(Stored data entries)
*** Begin section ***

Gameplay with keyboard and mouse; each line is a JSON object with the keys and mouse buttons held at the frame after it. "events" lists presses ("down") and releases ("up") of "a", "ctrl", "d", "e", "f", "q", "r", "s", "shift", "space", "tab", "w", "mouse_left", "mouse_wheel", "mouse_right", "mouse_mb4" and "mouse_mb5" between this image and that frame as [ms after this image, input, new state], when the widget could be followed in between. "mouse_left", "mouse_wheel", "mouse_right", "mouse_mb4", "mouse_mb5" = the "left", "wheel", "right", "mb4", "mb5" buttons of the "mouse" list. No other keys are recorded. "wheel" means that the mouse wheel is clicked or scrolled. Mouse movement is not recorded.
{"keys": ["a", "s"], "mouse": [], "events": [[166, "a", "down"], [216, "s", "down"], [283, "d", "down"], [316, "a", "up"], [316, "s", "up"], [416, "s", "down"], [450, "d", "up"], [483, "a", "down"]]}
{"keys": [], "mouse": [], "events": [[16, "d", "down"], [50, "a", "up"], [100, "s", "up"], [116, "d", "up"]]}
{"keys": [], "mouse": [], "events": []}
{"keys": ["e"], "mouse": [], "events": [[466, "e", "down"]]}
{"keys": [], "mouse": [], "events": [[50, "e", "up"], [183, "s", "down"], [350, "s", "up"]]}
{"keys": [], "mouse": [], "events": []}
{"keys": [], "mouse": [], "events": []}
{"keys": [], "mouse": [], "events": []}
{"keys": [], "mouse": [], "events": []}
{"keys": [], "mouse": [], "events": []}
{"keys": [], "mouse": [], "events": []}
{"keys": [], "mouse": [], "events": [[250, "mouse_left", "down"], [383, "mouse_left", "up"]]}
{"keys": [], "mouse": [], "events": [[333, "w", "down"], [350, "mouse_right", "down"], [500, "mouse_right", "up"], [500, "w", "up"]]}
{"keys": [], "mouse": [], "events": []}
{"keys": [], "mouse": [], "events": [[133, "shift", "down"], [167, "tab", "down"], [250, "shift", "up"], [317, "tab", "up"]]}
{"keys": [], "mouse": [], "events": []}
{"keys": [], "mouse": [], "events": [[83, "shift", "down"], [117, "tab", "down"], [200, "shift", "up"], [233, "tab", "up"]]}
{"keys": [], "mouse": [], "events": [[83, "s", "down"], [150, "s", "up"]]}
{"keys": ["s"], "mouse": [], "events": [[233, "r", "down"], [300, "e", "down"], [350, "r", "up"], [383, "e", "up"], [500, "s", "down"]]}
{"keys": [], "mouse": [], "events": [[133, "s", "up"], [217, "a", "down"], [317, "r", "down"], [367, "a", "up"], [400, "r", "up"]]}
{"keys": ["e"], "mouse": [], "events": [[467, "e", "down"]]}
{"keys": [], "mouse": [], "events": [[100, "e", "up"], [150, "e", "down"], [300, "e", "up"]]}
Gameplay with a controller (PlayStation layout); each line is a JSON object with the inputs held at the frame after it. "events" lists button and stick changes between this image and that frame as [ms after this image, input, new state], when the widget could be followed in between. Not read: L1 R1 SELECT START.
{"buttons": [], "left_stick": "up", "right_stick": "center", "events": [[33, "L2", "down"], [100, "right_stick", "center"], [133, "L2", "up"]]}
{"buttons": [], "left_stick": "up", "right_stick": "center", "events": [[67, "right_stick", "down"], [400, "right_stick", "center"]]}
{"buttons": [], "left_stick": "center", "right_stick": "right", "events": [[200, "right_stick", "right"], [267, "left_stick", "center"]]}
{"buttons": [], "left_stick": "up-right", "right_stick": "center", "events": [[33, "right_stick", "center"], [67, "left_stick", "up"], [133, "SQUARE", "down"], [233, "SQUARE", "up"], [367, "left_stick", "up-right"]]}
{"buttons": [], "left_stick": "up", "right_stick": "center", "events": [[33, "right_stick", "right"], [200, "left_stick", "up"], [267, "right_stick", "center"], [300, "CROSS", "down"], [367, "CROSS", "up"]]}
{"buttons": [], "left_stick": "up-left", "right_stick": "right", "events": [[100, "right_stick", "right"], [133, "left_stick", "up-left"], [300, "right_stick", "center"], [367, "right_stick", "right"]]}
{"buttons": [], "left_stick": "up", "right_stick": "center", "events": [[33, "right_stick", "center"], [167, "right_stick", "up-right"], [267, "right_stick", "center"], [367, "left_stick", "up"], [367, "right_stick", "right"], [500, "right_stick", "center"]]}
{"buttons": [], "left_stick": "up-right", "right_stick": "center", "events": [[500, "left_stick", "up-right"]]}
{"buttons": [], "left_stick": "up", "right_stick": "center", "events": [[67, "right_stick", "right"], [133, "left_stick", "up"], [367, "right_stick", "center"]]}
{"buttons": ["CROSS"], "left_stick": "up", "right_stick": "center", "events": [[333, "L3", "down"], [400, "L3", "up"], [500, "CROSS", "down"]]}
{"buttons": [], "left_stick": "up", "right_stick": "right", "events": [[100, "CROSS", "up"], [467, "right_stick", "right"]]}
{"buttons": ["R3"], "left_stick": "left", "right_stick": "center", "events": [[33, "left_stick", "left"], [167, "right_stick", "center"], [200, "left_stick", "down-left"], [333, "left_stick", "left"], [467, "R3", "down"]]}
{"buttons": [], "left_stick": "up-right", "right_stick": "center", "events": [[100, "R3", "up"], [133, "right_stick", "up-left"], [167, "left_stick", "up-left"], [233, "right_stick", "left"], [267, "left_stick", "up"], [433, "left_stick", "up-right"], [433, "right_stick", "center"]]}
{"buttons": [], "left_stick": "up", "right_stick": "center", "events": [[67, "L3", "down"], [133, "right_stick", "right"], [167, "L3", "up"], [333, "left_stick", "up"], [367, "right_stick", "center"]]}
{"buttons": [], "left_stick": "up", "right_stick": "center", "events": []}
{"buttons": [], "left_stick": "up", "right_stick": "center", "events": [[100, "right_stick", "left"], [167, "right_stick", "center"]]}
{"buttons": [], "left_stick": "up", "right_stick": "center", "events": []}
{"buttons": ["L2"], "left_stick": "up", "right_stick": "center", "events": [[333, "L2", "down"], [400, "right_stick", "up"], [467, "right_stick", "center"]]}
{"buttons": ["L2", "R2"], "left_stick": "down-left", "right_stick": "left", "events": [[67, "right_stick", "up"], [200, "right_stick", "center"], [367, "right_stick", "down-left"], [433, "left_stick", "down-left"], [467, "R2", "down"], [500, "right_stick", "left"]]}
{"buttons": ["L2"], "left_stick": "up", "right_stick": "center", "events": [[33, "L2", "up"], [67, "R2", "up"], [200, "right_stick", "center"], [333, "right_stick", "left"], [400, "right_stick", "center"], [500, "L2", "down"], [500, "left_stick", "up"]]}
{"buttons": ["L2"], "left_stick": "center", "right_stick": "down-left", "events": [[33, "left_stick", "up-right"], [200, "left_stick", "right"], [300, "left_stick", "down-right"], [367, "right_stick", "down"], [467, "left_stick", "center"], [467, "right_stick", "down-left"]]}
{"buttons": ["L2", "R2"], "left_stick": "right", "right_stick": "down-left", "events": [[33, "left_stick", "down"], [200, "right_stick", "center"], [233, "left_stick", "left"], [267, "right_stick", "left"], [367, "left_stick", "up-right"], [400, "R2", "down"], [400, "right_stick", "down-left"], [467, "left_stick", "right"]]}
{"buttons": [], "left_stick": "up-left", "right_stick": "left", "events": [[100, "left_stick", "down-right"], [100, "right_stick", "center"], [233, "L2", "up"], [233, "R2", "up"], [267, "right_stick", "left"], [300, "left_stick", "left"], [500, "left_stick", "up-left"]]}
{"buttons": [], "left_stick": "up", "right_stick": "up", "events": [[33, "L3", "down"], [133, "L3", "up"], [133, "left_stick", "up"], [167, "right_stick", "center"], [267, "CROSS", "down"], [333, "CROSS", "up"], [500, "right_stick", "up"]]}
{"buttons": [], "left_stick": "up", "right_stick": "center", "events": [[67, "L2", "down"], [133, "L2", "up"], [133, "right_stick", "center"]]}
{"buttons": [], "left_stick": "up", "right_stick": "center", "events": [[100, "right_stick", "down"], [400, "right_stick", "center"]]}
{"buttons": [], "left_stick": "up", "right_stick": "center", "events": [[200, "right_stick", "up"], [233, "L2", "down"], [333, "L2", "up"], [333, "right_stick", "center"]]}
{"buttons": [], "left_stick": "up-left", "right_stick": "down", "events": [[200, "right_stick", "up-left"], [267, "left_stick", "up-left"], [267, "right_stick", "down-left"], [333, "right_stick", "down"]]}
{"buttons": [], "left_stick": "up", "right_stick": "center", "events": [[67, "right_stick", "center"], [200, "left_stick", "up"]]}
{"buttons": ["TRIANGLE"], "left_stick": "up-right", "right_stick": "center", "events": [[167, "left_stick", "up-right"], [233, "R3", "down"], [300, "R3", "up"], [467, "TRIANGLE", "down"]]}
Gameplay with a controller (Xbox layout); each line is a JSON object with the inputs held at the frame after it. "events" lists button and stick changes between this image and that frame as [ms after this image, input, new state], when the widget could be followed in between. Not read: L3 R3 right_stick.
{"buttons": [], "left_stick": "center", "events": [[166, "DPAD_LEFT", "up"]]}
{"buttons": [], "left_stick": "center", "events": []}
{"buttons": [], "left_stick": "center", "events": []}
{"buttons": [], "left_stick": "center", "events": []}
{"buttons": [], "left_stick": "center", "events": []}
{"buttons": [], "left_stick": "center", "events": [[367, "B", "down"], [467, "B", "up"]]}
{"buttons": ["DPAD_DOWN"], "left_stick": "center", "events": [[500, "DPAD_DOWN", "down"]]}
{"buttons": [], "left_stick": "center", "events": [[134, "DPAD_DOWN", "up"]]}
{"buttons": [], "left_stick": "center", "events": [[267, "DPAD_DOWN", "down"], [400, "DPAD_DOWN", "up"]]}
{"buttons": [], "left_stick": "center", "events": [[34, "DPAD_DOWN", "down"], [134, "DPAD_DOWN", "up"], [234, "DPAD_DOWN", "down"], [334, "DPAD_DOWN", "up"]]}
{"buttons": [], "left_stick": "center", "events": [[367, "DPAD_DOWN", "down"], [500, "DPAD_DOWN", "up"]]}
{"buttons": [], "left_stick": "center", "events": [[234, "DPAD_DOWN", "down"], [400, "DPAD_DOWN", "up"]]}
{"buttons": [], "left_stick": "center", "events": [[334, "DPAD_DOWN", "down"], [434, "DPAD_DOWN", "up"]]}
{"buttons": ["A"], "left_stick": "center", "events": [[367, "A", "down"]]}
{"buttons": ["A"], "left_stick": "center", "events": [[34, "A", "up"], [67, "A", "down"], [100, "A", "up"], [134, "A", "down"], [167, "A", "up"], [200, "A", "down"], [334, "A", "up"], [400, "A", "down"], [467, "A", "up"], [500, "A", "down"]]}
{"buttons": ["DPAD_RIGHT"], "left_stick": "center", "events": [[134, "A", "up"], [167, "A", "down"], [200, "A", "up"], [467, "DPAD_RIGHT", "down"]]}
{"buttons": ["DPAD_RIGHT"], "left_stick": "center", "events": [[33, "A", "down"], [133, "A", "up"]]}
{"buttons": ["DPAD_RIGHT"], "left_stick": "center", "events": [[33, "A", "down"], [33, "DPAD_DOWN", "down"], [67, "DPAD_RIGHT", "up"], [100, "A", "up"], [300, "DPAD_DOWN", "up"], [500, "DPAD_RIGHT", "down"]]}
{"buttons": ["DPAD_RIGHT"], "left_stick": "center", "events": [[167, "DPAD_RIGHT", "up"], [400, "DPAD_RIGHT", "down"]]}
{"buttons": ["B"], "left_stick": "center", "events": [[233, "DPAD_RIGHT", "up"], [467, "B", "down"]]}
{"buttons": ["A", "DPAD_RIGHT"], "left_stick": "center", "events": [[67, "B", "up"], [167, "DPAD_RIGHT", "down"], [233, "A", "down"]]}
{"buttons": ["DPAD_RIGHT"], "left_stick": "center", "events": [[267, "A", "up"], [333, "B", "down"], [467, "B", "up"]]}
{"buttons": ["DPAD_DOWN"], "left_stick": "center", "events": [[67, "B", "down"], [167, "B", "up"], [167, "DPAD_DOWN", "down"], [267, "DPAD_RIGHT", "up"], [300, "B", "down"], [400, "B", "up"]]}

*** End section ***

■ Task prompt: The result is a copy of every line above where the word "changes" shows up.

■ Solution:
Gameplay with a controller (PlayStation layout); each line is a JSON object with the inputs held at the frame after it. "events" lists button and stick changes between this image and that frame as [ms after this image, input, new state], when the widget could be followed in between. Not read: L1 R1 SELECT START.
Gameplay with a controller (Xbox layout); each line is a JSON object with the inputs held at the frame after it. "events" lists button and stick changes between this image and that frame as [ms after this image, input, new state], when the widget could be followed in between. Not read: L3 R3 right_stick.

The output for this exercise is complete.